● **Passage**
# Multi Species Fish Pics



## Fonzie (Nov 5, 2003)

Here I am with a decent cat from one of the cooling lakes near Chicago.










My buddy with a real nice Blue from a different cooling lake.










Me again with a fatty from a Southern Wisconsin lake.










Da Fonz


----------



## cowgirlone (May 9, 2002)

Those are NICE!


----------



## Hears The Water (Aug 2, 2002)

Woah!!! nice fish! I am now suffering from fish envy! *grin*
God bless you and yours
Debbie


----------



## Fonzie (Nov 5, 2003)

Sorry the pics are so huge.
I've posted pics from photobucket on other sites and they always end up sized correctly. I wonder if it's a HT issue.

Da Fonz


----------



## Guest (Sep 4, 2006)

Wow! Those are nice. Just wondering if the fish are wormy from those cooling lakes. We have a few of them down here at the electric power companies and you can catch bass by the 100's in the winter time. Only thing is, is that they are so wormy that they don't look very palatable.


----------



## Fonzie (Nov 5, 2003)

r.h. I've read your posts for quite a while on HT. 
Would you explain to me what you mean by "wormy"? Do you mean some sort of parasite that effects the flesh of a fish that makes it unpalatable?

Extracted data entries
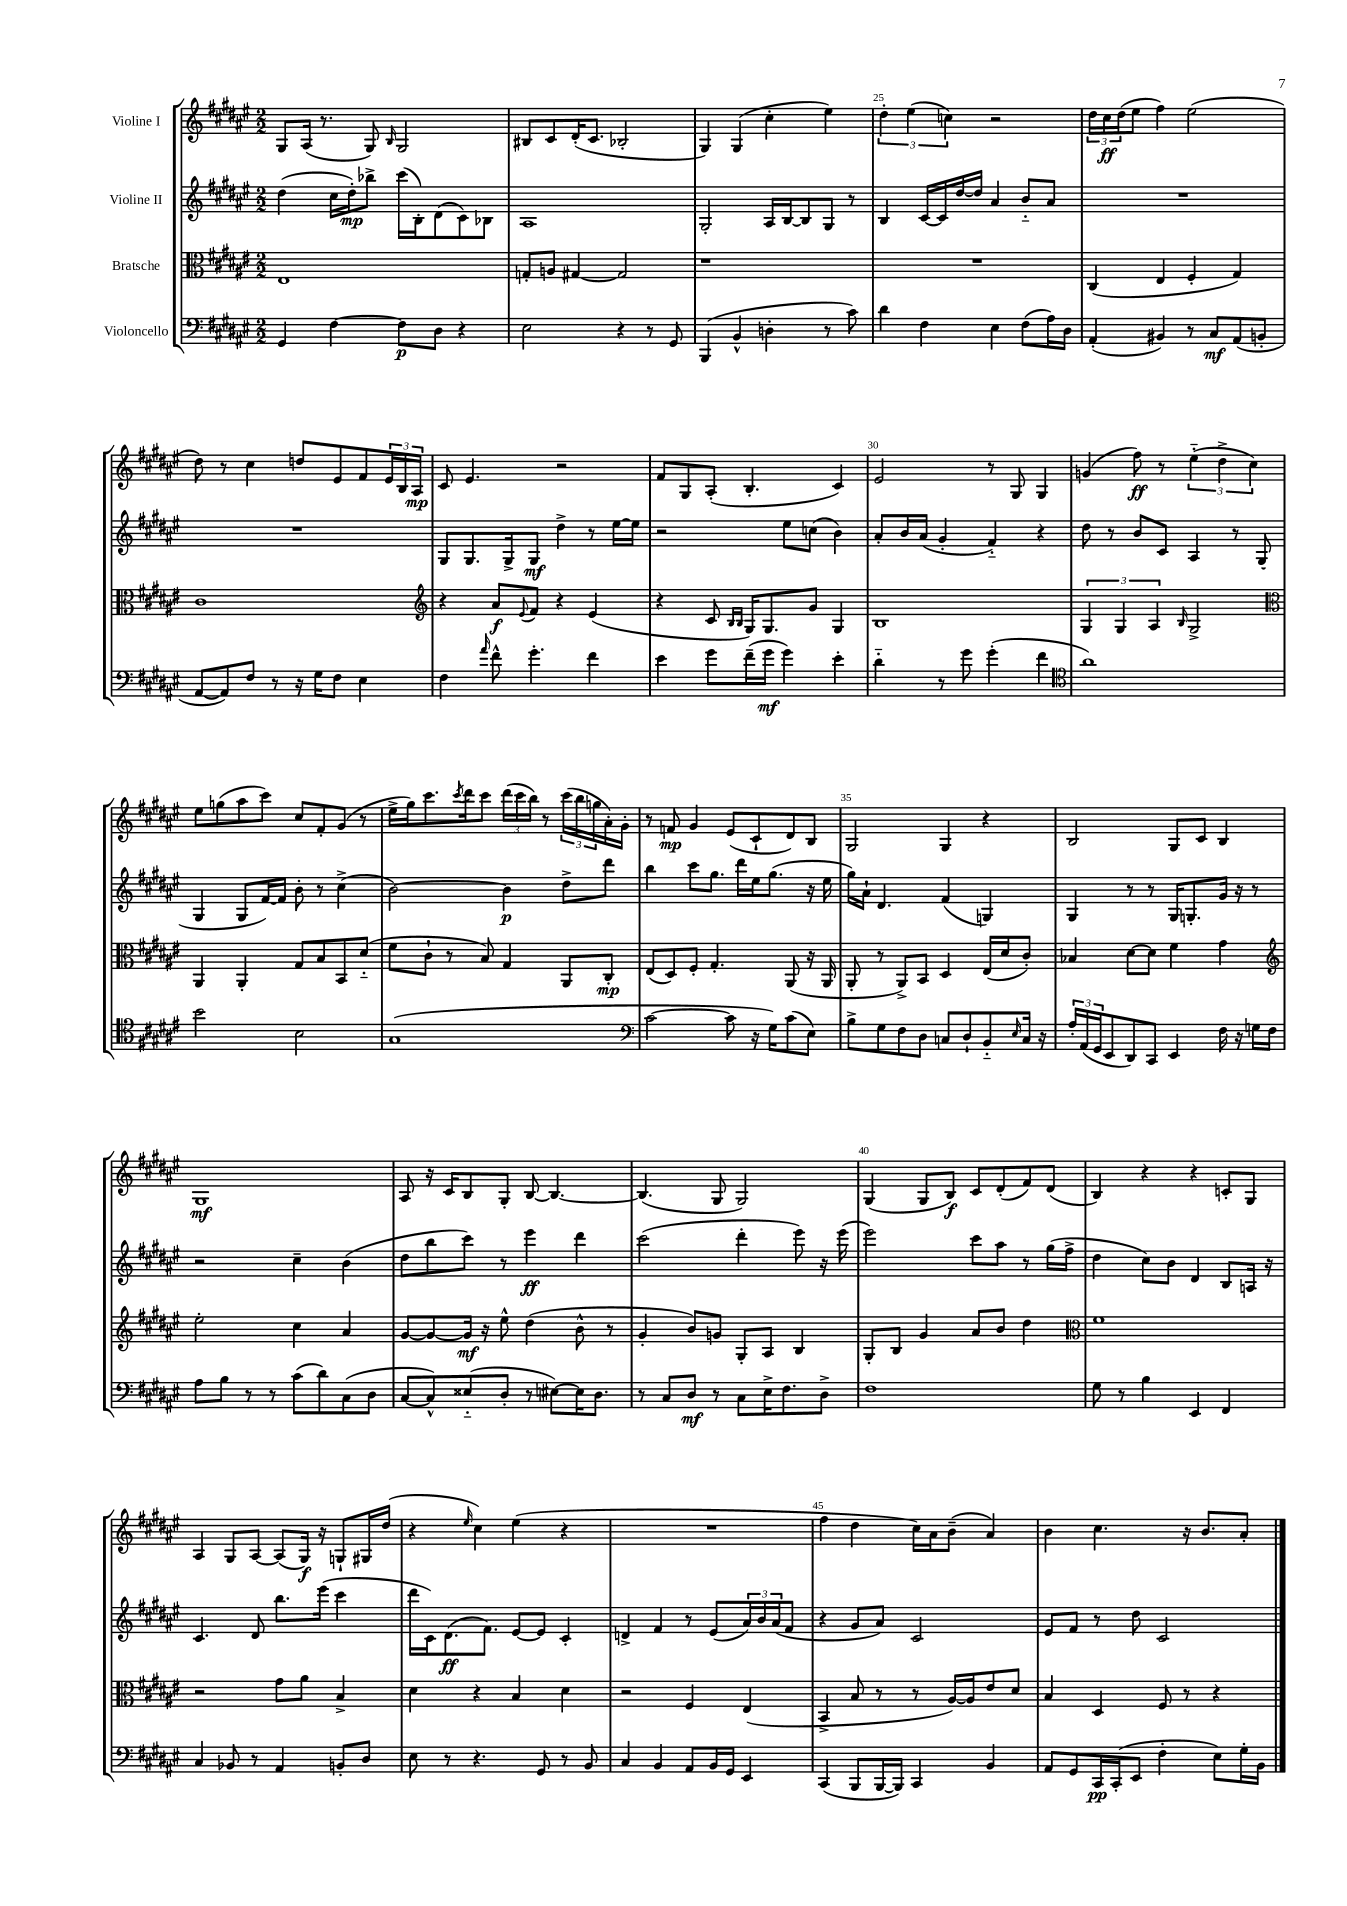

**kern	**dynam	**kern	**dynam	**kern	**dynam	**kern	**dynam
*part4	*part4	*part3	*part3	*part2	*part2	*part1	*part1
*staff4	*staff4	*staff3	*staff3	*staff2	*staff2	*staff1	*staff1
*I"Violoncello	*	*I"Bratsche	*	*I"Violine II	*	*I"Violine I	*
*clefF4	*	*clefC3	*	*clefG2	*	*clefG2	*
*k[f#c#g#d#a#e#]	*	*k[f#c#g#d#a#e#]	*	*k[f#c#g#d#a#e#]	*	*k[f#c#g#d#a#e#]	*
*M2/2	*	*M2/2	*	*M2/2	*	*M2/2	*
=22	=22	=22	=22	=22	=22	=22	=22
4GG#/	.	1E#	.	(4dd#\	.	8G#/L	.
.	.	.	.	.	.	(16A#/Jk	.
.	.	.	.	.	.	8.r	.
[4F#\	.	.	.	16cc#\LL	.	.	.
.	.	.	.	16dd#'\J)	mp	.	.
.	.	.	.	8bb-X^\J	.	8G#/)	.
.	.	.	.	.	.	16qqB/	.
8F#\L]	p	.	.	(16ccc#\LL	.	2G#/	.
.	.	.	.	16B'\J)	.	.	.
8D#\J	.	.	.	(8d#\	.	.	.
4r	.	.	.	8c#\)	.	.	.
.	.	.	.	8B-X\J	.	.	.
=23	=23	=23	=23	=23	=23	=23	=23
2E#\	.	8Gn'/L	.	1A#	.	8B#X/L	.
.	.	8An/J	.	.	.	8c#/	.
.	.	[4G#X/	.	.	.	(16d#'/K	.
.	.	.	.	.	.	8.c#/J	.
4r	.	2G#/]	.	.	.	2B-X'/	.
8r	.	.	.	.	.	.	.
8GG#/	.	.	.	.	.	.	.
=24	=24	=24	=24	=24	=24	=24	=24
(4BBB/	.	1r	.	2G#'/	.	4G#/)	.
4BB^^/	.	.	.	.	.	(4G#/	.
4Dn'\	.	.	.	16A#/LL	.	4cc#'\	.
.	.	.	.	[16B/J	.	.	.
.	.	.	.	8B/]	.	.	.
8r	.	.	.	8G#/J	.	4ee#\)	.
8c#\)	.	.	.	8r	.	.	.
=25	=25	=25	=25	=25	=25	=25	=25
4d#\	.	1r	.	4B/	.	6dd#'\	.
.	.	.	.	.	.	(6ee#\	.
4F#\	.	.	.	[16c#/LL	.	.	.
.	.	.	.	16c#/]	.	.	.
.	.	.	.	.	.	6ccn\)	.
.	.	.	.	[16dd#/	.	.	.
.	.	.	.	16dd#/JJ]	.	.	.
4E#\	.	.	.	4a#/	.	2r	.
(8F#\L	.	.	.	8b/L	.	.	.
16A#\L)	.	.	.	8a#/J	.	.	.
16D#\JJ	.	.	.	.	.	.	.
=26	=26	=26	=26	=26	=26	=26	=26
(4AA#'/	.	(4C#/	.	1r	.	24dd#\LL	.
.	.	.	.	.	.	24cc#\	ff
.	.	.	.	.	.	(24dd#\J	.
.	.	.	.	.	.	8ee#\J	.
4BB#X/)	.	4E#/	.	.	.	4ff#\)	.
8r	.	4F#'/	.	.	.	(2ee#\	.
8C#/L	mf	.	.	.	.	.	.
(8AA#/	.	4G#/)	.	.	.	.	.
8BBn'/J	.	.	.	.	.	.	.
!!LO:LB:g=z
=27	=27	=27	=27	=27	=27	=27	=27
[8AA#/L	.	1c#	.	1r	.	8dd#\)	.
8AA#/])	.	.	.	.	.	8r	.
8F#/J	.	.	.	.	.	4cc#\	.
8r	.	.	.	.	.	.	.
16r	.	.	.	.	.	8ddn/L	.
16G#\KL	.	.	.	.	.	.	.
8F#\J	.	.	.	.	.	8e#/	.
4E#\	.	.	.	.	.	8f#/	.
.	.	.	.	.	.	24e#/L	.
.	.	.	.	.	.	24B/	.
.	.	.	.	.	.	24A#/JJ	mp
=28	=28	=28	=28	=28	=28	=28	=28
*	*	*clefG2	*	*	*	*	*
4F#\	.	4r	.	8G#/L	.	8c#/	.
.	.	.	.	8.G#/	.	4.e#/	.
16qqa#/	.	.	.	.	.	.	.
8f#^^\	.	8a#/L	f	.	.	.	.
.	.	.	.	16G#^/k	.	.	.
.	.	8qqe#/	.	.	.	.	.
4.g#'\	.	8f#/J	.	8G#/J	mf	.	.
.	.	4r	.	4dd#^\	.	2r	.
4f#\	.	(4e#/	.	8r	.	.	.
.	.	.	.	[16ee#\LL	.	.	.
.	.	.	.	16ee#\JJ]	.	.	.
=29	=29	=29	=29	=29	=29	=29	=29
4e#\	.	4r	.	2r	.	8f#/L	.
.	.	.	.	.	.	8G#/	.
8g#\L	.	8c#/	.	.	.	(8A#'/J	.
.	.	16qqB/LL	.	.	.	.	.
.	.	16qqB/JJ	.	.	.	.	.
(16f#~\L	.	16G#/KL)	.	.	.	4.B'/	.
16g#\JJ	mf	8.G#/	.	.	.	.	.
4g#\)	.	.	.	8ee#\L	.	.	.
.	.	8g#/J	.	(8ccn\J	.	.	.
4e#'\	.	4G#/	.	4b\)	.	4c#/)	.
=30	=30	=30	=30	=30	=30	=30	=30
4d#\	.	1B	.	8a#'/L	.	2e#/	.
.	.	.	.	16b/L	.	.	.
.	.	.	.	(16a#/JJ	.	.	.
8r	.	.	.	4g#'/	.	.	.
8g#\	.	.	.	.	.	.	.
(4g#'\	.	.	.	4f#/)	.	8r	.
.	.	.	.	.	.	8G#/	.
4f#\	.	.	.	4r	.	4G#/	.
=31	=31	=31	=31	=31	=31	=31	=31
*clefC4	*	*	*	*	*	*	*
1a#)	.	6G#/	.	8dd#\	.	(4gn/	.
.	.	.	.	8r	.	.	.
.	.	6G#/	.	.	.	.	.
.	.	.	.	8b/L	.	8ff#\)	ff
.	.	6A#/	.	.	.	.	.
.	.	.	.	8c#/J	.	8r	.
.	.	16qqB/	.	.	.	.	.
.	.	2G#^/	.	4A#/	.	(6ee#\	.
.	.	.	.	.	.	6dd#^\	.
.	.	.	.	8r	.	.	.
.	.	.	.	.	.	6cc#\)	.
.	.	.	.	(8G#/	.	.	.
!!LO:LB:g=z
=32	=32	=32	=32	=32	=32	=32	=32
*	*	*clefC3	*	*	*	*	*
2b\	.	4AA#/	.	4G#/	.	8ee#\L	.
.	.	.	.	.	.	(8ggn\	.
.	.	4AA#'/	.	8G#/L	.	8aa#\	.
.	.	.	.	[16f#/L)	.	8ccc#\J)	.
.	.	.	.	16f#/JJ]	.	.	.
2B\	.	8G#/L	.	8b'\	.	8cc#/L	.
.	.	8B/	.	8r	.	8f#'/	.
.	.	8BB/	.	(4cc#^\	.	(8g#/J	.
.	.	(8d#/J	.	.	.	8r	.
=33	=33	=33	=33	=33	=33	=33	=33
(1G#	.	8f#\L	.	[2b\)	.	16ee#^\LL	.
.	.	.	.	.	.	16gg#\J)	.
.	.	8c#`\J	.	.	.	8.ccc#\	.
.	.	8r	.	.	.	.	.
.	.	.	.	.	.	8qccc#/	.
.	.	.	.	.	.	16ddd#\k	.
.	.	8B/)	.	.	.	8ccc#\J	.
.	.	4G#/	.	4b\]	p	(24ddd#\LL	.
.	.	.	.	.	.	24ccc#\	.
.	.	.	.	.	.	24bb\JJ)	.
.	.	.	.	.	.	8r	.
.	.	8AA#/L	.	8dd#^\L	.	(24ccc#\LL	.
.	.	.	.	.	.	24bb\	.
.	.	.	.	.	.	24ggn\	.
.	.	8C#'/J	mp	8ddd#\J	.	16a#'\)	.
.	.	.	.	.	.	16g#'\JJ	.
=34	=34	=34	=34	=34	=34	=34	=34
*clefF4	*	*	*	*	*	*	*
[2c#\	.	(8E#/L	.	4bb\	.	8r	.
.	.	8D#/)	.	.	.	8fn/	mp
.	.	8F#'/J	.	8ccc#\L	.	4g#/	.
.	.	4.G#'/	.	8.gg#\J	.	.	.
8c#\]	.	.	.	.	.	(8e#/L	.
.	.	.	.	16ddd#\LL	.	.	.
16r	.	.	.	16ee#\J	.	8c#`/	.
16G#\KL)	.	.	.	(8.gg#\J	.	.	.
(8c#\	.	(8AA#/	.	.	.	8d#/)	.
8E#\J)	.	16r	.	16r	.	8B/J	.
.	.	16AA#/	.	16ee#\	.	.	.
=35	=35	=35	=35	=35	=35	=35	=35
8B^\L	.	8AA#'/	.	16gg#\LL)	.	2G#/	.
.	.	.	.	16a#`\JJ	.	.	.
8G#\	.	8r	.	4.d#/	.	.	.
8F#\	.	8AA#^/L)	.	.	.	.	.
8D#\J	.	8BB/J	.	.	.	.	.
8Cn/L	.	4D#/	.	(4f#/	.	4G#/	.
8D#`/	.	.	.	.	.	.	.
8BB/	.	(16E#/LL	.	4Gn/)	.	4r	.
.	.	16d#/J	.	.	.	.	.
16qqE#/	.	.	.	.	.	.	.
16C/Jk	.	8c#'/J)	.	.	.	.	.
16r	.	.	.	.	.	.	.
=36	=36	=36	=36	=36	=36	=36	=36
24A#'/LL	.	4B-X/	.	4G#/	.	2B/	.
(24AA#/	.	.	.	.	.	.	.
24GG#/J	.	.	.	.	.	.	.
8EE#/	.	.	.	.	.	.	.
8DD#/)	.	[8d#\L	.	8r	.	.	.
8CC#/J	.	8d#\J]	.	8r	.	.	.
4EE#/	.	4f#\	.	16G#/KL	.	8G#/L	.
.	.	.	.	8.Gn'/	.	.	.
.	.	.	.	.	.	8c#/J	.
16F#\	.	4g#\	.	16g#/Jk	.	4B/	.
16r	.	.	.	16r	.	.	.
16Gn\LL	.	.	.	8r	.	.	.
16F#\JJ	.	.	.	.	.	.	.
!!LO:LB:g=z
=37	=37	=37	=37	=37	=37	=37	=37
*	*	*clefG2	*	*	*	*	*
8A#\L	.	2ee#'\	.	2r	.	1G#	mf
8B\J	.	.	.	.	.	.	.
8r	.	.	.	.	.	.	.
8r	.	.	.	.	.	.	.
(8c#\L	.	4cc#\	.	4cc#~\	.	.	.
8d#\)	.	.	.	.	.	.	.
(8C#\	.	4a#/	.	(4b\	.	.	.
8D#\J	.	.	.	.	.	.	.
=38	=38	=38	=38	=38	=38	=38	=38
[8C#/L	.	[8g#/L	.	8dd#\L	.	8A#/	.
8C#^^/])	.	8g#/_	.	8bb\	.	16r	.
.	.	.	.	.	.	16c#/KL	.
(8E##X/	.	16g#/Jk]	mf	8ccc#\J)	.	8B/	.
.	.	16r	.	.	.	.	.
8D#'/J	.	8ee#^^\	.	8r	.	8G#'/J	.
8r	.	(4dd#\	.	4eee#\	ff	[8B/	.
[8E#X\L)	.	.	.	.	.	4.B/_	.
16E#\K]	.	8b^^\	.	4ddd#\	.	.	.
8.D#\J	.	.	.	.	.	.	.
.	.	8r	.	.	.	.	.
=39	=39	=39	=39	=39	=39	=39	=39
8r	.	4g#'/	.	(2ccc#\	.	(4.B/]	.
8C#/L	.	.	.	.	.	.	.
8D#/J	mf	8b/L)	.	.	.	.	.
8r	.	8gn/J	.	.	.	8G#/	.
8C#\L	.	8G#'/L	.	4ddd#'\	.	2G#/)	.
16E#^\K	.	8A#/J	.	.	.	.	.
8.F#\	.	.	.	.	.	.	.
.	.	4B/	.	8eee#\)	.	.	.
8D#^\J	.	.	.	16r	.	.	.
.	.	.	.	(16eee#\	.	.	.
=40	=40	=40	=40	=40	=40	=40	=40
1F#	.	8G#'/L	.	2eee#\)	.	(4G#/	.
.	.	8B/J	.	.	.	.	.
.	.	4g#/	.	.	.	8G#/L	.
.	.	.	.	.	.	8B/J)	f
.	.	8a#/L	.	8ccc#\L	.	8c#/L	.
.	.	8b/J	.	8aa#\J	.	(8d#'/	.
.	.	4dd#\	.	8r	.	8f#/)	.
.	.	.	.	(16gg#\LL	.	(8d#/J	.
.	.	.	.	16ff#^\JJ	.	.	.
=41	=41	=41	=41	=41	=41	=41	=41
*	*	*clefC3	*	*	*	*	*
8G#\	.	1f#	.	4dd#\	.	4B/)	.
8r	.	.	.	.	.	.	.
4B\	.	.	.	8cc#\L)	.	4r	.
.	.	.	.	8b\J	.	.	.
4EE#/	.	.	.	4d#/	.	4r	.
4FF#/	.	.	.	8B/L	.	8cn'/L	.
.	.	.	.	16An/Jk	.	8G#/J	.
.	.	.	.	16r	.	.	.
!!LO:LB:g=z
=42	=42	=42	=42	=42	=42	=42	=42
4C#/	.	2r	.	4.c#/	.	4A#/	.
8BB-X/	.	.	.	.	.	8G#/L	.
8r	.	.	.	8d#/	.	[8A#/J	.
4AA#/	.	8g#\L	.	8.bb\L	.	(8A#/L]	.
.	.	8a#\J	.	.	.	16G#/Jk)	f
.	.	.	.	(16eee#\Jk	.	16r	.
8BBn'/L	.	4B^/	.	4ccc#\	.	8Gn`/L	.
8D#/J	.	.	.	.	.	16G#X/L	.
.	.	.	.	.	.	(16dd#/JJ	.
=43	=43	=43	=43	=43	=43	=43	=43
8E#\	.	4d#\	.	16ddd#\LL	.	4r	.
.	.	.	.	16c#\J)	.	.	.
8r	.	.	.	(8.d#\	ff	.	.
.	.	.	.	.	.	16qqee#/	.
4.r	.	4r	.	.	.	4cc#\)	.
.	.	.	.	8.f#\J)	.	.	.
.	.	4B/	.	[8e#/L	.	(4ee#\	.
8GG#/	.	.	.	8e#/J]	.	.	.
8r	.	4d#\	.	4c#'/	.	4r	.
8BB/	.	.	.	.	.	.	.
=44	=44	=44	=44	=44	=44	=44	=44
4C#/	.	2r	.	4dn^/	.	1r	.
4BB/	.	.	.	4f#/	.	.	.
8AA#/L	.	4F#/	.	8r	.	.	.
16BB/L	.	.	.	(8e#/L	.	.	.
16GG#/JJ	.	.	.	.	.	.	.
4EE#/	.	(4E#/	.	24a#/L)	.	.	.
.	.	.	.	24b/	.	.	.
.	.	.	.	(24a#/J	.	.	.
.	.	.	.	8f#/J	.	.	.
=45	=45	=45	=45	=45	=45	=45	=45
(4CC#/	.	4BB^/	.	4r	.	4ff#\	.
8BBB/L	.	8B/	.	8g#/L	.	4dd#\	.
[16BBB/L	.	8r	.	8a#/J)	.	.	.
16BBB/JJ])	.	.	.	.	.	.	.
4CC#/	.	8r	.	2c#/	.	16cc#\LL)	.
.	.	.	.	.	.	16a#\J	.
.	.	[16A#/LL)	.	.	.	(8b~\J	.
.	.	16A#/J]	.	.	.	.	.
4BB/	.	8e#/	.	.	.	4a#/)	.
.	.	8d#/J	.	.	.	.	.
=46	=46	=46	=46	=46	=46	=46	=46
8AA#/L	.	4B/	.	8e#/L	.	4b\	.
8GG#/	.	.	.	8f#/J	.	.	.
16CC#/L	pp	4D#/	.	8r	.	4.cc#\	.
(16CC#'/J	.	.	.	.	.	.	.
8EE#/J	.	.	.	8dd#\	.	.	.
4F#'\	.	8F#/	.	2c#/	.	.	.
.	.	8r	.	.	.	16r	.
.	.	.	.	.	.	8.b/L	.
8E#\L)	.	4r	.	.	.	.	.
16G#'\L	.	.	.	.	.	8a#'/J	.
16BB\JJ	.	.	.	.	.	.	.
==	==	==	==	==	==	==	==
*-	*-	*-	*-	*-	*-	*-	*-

● **Tasks and exercises**
1. In the fish pictures thread, which fish does the guest poster say can be caught by the hundreds in wintertime at the cooling lakes near the electric power companies?
2. Continue the fish pictures thread from the point where its last post stops.

● **Answer set**
1. Bass.

2.
This particular cooling lake {heidecke lake} was oil-fired and non nuclear...so no funny growths that would freak a person out.

Da Fonz


----------



## MERRYMEDIC (Nov 24, 2005)

Fonzie said:


> r.h. I've read your posts for quite a while on HT.
> Would you explain to me what you mean by "wormy"? Do you mean some sort of parasite that effects the flesh of a fish that makes it unpalatable?
> This particular cooling lake {heidecke lake} was oil-fired and non nuclear...so no funny growths that would freak a person out.
> 
> Da Fonz


Fish caught out of ponds here in Oklahoma in the summer have actual worms in them. You can see them in between the ribs in the fins. They look like quarter inch long maggots. Kinda gross, but they are not found in the winter.


----------



## jessin (Aug 25, 2005)

cool fish!!!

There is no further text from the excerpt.